For the past five years, Amir Sadaula, a wildlife veterinarian at the National Trust for Nature Conservation’s Biodiversity Conservation Centre in Chitwan, has been tracking animal trade. He claims that up until now, he had only seen three elephants sold every year, and only inside Nepal. “When they don’t make any money, people sell them. But that wasn’t always the case,” he says.
This is referred to as an evacuation by Carol Buckley, the founder of the non-profit Elephant Aid International, based in the United States. “Even though the pandemic has been going on for a year, the market is already flooded with buyers. “The money they sell is inflated, and it’s all in cash,” she claims.
Sold into a state of confusion
Activists are still concerned about how elephants will be handled in India. Surajan Shrestha, a Chitwan-based animal rights activist, points out that “captive elephants are used in religious functions and even protests” in India.
Buckley believes that these elephants could be sold several times within India or even further afield, possibly into Nepal. Those selling elephants have no idea where the animals would end up. The majority of Indian traders use Nepali middlemen.
Padam was informed that the elephant he sold will be taken to the home of a local moneylender by a middleman from Birgunj, a city near the Indian border. Padam says, “I believe the elephant can now feed better.”
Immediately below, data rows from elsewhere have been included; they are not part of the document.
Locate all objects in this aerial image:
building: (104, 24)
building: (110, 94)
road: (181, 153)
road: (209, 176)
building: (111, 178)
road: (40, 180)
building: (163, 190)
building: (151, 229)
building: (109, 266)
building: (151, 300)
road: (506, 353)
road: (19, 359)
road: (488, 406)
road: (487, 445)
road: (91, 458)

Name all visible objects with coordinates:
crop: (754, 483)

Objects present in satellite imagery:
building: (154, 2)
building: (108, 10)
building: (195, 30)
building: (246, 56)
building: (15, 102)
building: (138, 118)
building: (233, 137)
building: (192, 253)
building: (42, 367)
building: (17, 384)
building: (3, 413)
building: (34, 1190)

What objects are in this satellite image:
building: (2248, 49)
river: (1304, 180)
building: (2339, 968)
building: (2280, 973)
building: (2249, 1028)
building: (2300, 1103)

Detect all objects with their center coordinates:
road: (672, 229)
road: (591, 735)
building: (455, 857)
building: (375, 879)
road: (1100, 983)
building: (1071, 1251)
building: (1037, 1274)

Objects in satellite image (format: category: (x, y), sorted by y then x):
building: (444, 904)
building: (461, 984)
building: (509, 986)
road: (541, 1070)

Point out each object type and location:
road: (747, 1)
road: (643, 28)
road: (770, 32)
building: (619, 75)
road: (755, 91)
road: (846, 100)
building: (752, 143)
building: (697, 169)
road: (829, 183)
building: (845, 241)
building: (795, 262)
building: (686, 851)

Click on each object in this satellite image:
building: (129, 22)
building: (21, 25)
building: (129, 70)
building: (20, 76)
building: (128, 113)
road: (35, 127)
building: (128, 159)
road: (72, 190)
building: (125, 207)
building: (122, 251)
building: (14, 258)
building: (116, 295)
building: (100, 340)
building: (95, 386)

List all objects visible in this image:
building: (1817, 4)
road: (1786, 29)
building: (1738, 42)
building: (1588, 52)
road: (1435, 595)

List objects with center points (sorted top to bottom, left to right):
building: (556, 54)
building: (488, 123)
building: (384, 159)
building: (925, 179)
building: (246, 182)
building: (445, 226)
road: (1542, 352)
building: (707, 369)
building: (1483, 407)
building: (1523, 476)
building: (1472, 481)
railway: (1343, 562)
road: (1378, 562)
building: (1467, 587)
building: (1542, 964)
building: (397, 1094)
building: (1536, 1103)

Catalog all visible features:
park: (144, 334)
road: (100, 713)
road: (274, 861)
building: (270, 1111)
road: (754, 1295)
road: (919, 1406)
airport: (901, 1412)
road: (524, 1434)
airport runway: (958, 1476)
In a Facebook post, Association Moey, an international NGO that cared for Chitwan’s retired captive elephants on their path to freedom, says, “Some might think it’s a positive thing.” “However, this only helps to divert attention away from elephant misery. On a regular basis, they will face isolation, violence, and poor living conditions in temples, weddings, and as symbols of prestige.”
Elephants are not allowed to be used in tourist trips, according to activists. According to Ashok Ram, a wildlife expert, this has triggered a schism. “Activists who oppose the rides convince hoteliers that they can no longer profit from the animal. Humans have been using elephants since the dawn of time.” Bishal, a hotelier, believes that regulations should be changed to accommodate both human and animal needs.
Carol Buckley and Surajan Shrestha, for example, believe that keeping the animals hostage for riding or other tasks is inhumane. According to Shrestha, the government should create an elephant sanctuary in Chitwan, where all captive elephants should be released. He argues that the elephants will still support the towns by attracting visitors and promoting the sanctuary as a model conservation project, raising income and promoting the sanctuary as a model conservation project.
Meanwhile, government spokesperson Hari Bhadra Acharya, who alternates between tour operators and animal rights activists, blames the inability to enforce the laws of the land on the lockdown imposed by Covid-19.